The case for Palestinian statehood
At the recent UN Security Council meeting, the Palestinians placed a bid to be recognised as a state. This is a remarkable moment in Palestinian history, and is a promising step towards actual fruition. To me, there is no debate or uncertainty about the legitimacy or judiciousness of the bid: Palestine has every right to be recognised as an independent state and should be treated as such by a body aimed at facilitating peace and international relations. Why then are Barack Obama and his cronies, as well as major American media organisations, condemning the bid? The answer is simple: they’re afraid.
Obama is aware that he needs Jewish support in America to secure re-election next year, so backing the Israelis in their attempt to prevent Palestine’s statehood is of fundamental political importance to him, particularly now as Obama has seen a significant drop in his popularity in Democratic, Jewish communities.
The Wall Street Journal in America has claimed that the bid is “another tool in [the Palestinians’] perpetual campaign to harass, delegitimise and ultimately destroy Israel.” The Palestinians are not harassing or delegitimising Israel by asserting their own right to existence. The majority of us hoping for peace between Israel and Palestine look forward to the creation of a “two-state solution”.
Why then, block a move clearly aimed at marking out both of the states? The Palestinian leader Mahmoud Abbas outlined what Palestinian statehood would mean for Israel during his address to the Security Council. The borders would be based broadly upon the 1967 agreement, which followed the Six Day War. The Israeli government has argued that “the only way to achieve a Palestinian state and peace is through direct negotiations” and, to no-one’s surprise, that is exactly the stance that Obama has taken.
Why should Palestine gaining statehood prevent negotiations from going ahead? The acceptance of Palestine’s existence should not be conditional.

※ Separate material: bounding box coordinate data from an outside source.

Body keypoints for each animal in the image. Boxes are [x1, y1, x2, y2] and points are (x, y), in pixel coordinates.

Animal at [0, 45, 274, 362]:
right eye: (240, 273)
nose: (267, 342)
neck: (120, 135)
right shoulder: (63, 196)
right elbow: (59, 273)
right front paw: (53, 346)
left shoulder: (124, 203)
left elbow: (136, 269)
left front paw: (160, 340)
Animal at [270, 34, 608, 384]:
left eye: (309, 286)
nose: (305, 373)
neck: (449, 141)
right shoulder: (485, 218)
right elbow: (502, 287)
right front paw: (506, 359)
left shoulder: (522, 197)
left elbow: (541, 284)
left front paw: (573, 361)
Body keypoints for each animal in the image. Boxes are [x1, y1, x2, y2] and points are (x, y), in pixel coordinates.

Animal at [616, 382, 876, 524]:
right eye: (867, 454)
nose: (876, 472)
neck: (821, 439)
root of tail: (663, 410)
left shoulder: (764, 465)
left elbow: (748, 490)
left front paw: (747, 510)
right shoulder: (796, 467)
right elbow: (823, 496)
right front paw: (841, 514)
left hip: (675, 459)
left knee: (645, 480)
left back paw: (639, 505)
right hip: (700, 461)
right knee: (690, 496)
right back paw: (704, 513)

Israel and the USA are effectively attempting to give Palestine an ultimatum on a matter that should not be theirs to dictate.
In any case, the Israeli Prime Minister, Benjamin Netanyahu, has made no serious attempt to encourage negotiations in recent years. He has refused to accept that Jerusalem should be a shared capital and has also voiced concerns about territory being based upon the agreements made in 1967. This is not to say that the Israelis are more at fault than the Palestinians, or that Abbas and his government have their peace-making attempts thwarted by Netanyahu. It is just that it does not seem that successful negotiations are just around the corner.

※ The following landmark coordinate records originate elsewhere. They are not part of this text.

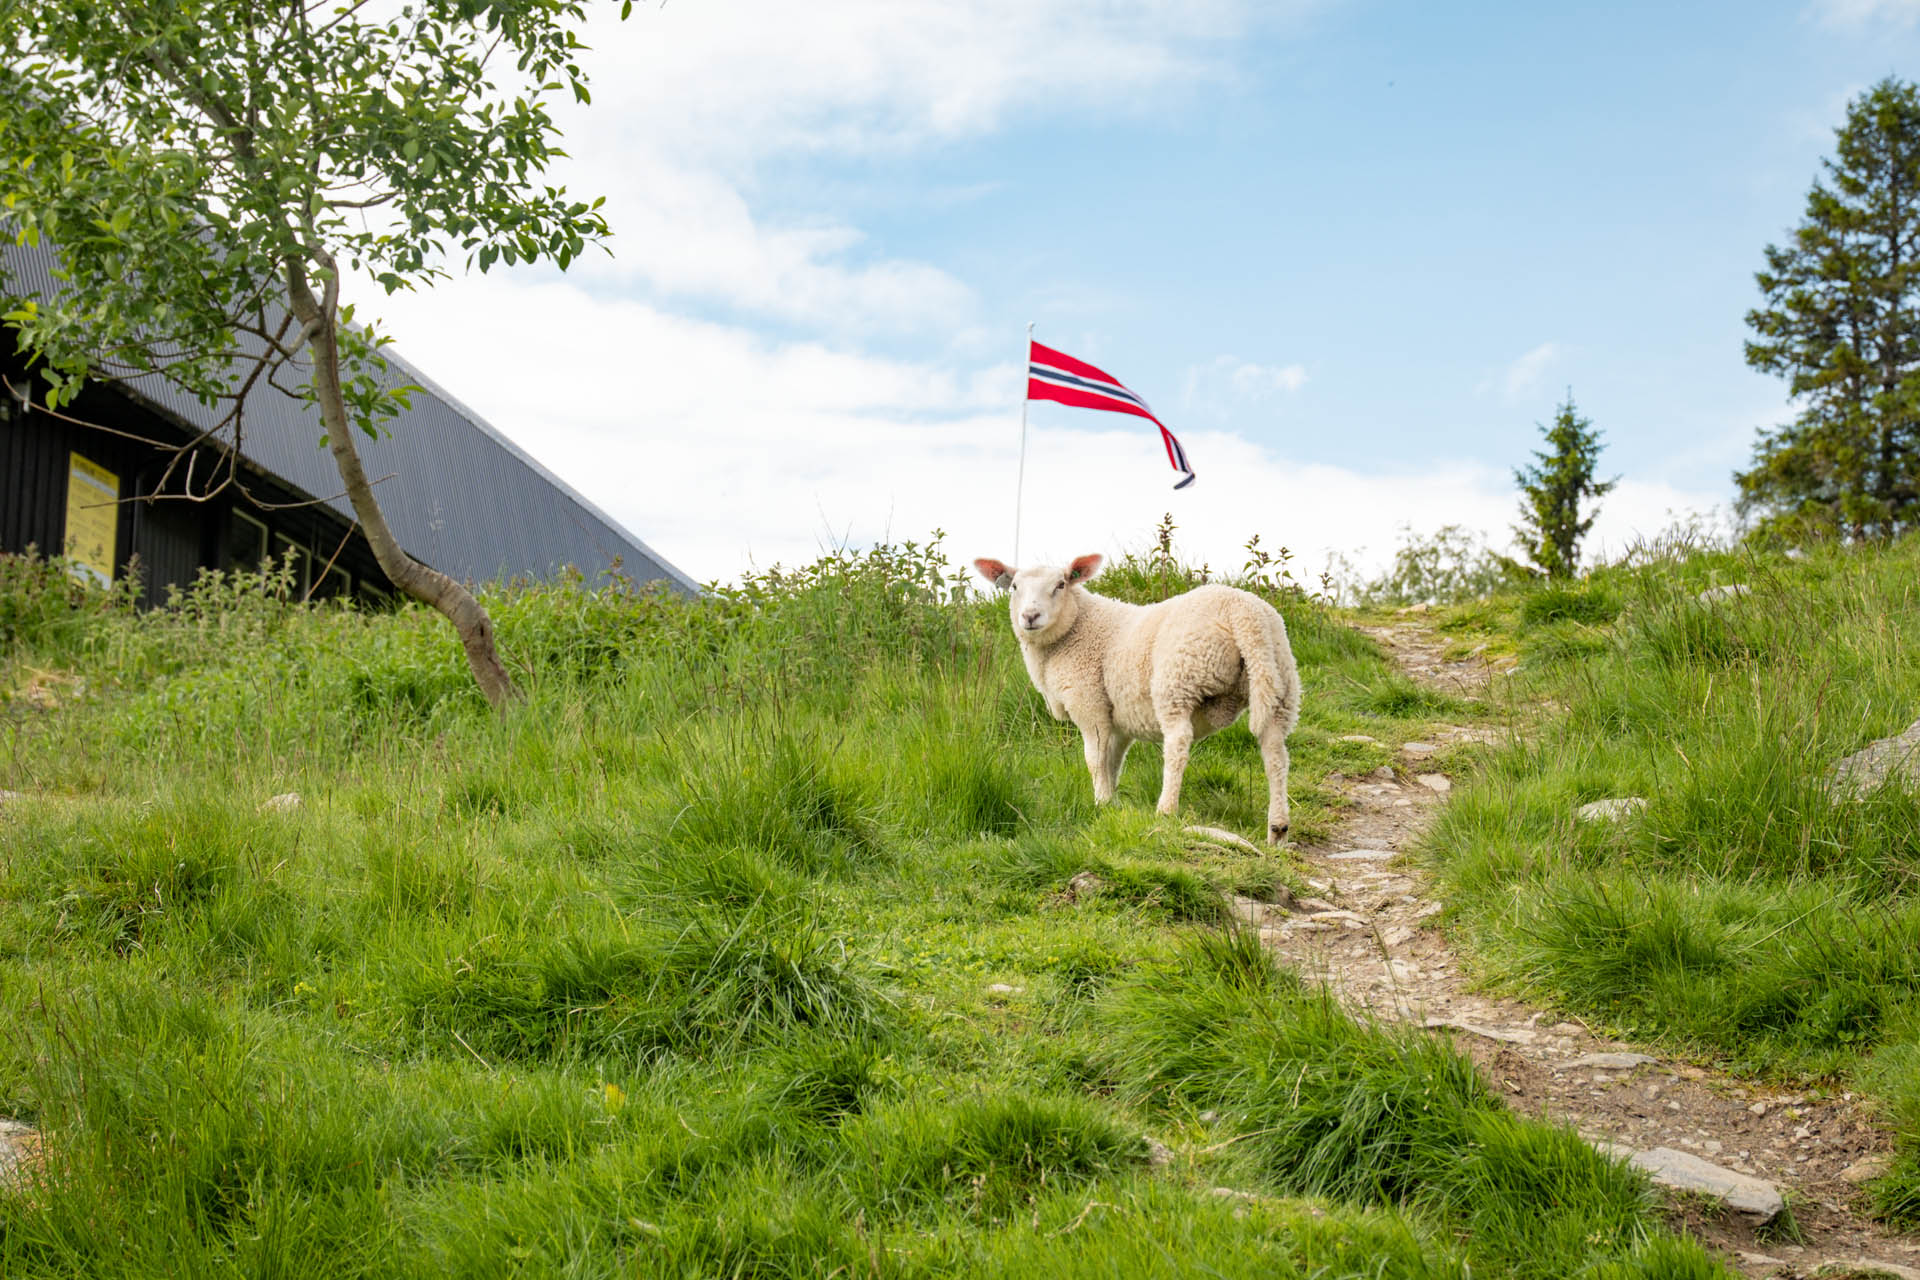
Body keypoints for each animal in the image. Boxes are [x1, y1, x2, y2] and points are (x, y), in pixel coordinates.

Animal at [975, 552, 1305, 840]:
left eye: (1060, 585)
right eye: (1014, 587)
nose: (1030, 616)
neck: (1075, 630)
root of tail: (1244, 614)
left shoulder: (1089, 703)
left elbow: (1094, 759)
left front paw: (1101, 802)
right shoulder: (1118, 719)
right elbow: (1112, 762)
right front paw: (1110, 801)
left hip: (1179, 680)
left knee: (1178, 743)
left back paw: (1166, 810)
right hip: (1281, 682)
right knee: (1276, 754)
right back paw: (1278, 828)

It could also be argued that accepting Palestine as a state could actually aid the progress of peace talks. Extremist Palestinian groups, Hamas in particular, have perpetually denied Israel’s existence. By concretely adopting the 1967 settlement agreement the Palestinian government would be implicitly accepting Israel’s existence and would be therefore, whether intentionally or not, progressing towards a two-state solution.
I’m not blindly pro-Palestine and can certainly identify with the Israelis in terms of their concerns about Arab animosity.
However, Palestine should be accepted as a state and I hope that the US’s choice to veto the bid will not obstruct the cause in too damaging a way.